Sony Mobile offers two wearable tech devices that have fitness tracker features: the Smartband SWR10 and the Smartband Talk SWR30.
The SWR10 will track your steps, distance, exercise duration, calorie burning and sleep, as well as let you control music from the device. Since it’s made to fully integrate with your Android smartphone, it will also alert you to text messages, emails and social media updates with a small vibration (it doesn’t have a display screen.) It also features a Smart Alarm, which tracks your body movements and wakes you up at a time that is optimal for your sleep cycle. The SWR10 costs about $79.99. The more advanced Talk will enable you to – you guessed it – talk. You can make and receive calls with the loudspeaker built into the wristband, as well as record voice memos for yourself and use the voice command feature for easy control. It will cost you much more, though: it’s priced at $210.
Sony Mobile’s devices are well-designed, but the hallmark of its fitness tracker technology is the Lifelog app. Similar to other fitness tracker apps, Lifelog offers features for setting goals, monitoring progress and beating personal bests. But Lifelog stands above the competition with its additional feature: 360 life tracking. Lifelog analyzes both the data from your Smartband and your cell phone activity to present you with a digital record of your life. It can tell you where you went, who you talked to, what pictures you took and what music you listened to. Have a big event planned, or want to remember all the details of a particular moment? Hit the Bookmark key and Lifelog will remember the date, time and even the weather. Lifelog can help you assess whether you’d like to spend more time reading, spend less time browsing Tumblr or take more pictures the next time you go on vacation – and, even though they aren’t fitness-oriented, you can add items like this into your goals section to keep yourself accountable and chart your progress.
Sony Mobile’s Smart brands and the Lifelog app are only compatible with Android devices; if you’re an Apple owner, you’re out of luck.

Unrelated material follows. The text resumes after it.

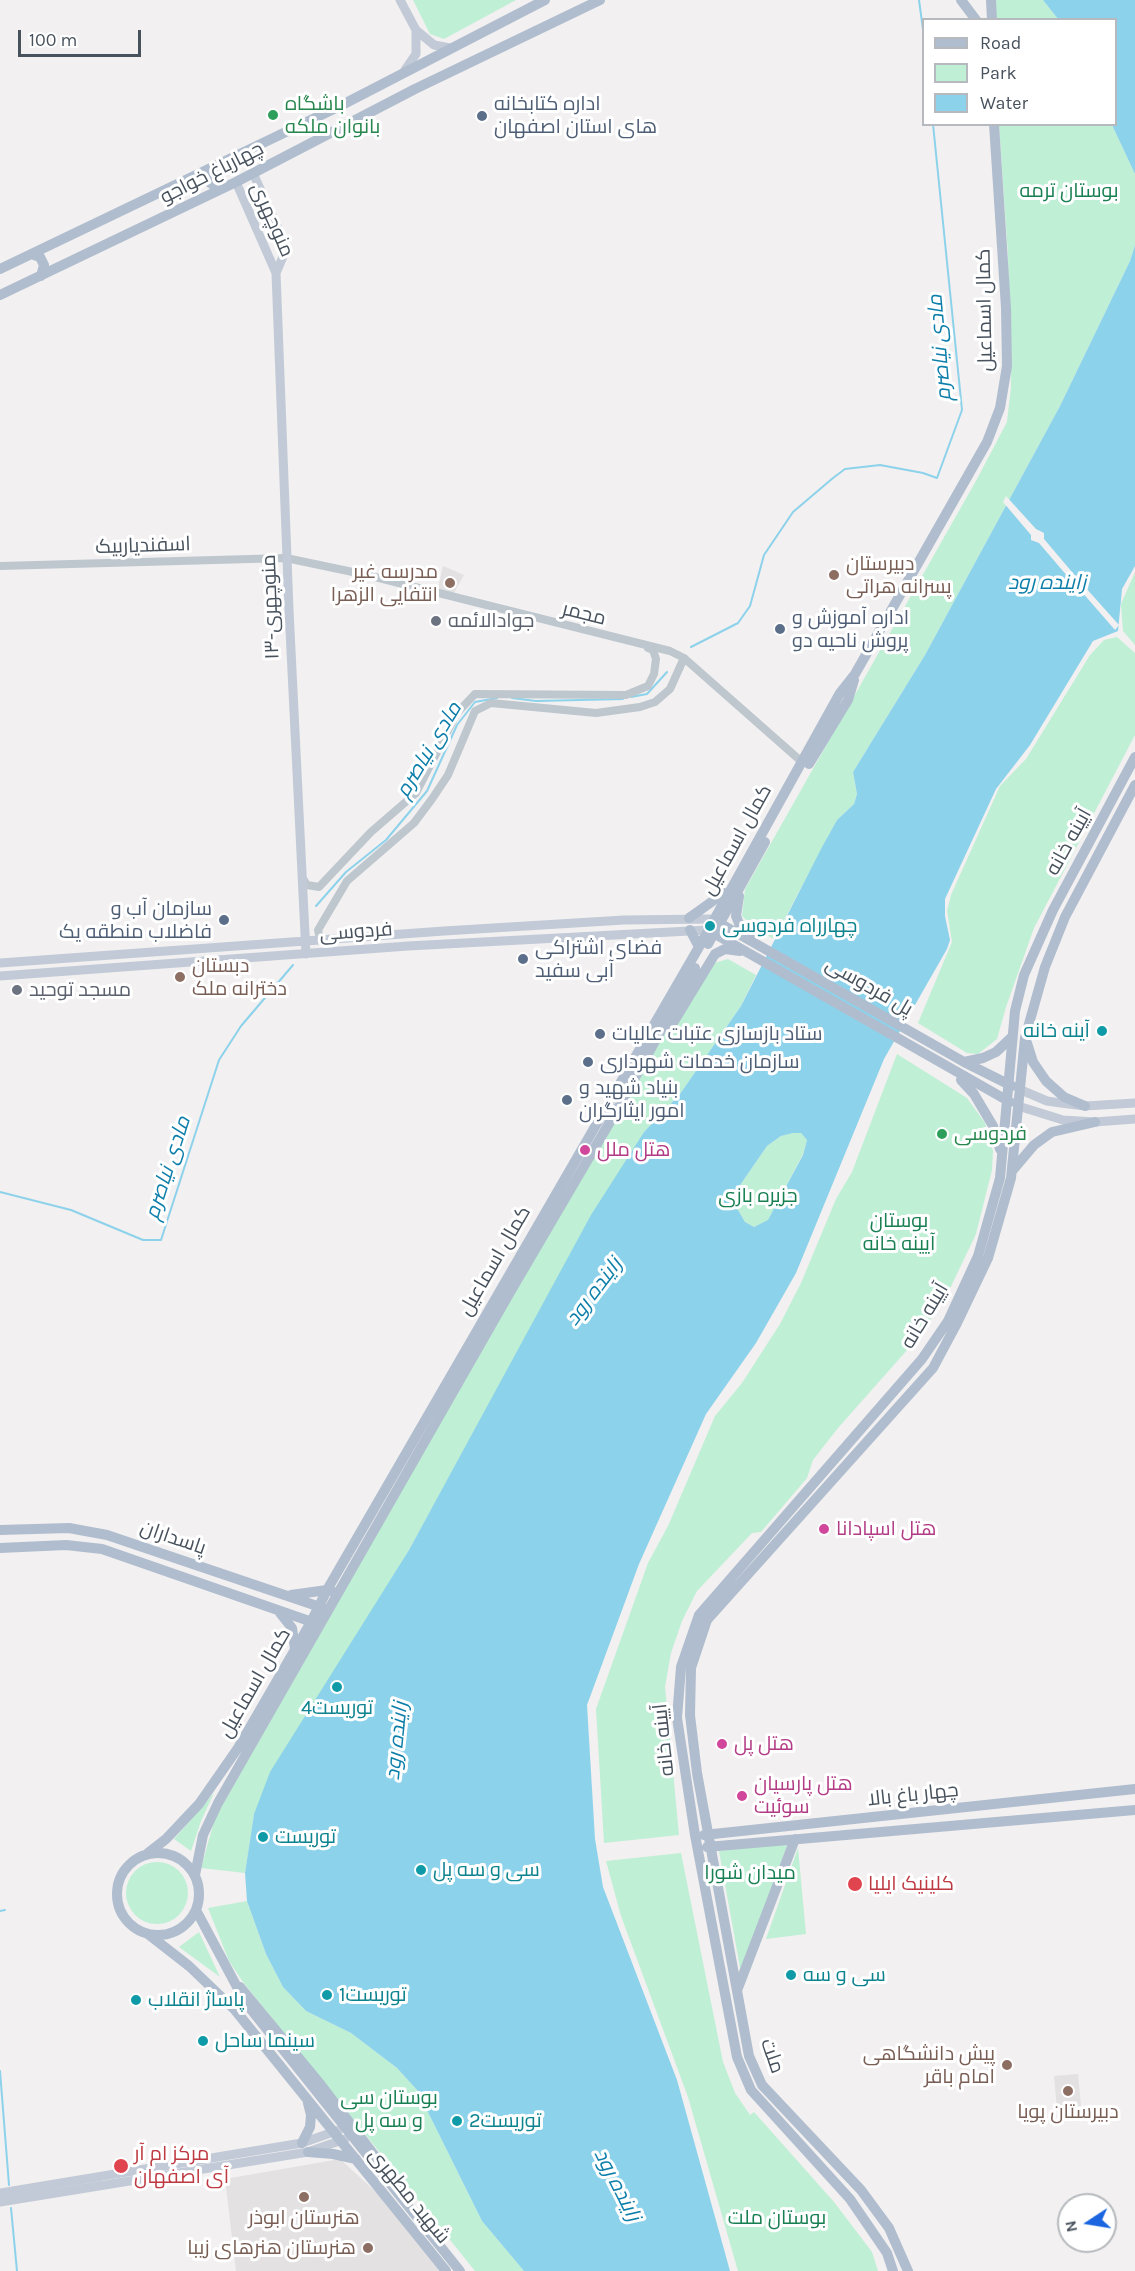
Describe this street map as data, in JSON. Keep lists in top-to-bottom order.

The Lifelog app design seems to be a little inconsistent: some sections show data with colorful charts and vivid graphics, others are plain and grey. Lifelog also won’t integrate with any other fitness, weight loss or social media apps the way many other fitness tracker apps do. Given that Lifelog tracks share-friendly data like music, reading, photos and games, we’re surprised that it doesn’t offer the option to integrate with social media – this seems to be an obvious missed opportunity, as it would increase the appeal of the app for the more social fitness junkies, as well as make it attractive to a more widespread user base.